Yang berperan untuk ini adalah kita semua, masyarakat, dan pemerintah, dimotori oleh beberapa organisasi pemerintah daerah (OPD) yang terkait, di antaranya dinas kesehatan yang memberikan informasi makanan apa yang dapat menimbulkan penyakit dan bagaimana mencegahnya. Upaya ini dibantu oleh penyebaran informasi oleh Dinas Kominfo dan Dinas Pendidikan yang sejak dini mengajarkan kepada murid-murid untuk pintar dalam memilih makanan yang sehat.

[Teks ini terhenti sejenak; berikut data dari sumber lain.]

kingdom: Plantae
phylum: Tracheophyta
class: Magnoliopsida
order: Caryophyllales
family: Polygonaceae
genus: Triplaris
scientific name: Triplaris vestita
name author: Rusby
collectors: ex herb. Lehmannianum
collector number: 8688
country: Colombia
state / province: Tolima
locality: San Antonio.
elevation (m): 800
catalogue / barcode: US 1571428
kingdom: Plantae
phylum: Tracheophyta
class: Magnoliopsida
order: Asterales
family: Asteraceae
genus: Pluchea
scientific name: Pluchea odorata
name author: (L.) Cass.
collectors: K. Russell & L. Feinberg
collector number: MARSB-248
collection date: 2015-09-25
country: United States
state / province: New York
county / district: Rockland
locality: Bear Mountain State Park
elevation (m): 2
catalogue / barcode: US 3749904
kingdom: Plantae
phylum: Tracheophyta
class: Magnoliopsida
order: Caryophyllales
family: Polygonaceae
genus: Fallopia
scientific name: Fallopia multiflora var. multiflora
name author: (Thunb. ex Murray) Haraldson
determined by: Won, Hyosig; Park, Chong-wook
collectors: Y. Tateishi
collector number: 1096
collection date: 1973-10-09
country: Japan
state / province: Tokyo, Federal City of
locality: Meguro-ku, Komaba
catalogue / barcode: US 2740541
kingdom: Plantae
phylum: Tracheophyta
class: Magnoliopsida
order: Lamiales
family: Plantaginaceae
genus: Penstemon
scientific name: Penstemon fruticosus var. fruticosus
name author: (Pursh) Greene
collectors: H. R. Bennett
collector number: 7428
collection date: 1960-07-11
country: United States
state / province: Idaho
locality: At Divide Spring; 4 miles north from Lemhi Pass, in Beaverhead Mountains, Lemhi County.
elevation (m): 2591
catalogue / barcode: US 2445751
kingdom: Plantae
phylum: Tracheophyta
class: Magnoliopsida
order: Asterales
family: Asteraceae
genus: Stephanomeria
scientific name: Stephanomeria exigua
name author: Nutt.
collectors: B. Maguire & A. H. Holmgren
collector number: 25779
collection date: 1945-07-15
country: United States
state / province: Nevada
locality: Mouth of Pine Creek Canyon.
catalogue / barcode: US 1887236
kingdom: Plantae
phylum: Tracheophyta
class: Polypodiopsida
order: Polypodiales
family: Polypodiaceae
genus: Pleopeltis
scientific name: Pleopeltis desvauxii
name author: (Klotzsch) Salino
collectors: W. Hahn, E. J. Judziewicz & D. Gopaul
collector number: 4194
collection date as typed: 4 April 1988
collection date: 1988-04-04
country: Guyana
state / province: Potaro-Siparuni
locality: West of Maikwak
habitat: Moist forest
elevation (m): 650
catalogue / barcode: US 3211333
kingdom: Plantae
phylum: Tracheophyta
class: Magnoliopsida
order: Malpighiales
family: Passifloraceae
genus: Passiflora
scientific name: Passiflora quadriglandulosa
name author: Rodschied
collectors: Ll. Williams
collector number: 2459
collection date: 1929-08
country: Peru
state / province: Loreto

Dinas Pertanian dan Dinas Perindustrian diharapkan dapat turut serta dalam menyediakan bahan pangan yang sehat untuk dikonsumsi masyarakat. Demikian pula diharapkan masyarakat itu sendiri mempunyai kemampuan untuk dapat memilih makanan yang sehat.
Saya pikir, kondisi yang diharapkan suatu saat akan dapat tercapai bila semua hal yang diceritakan tadi dilaksanakan. Tingkat pendidikan yang meningkat akan memengaruhi secara signifikan perbaikan konsisi kesehatan masyarakat tersebut. Hal ini tentu akan memengaruhi sudut pandang masyarakat untuk berperan aktif dalam memilih makanan yang sehat, dan bahkan menentukan perilaku yang sehat dan baik demi mencapai masyarakat yang mandiri, dinamis, dan sejahtera.***
Penulis, Kepala Dinas Kesehatan Jawa Barat.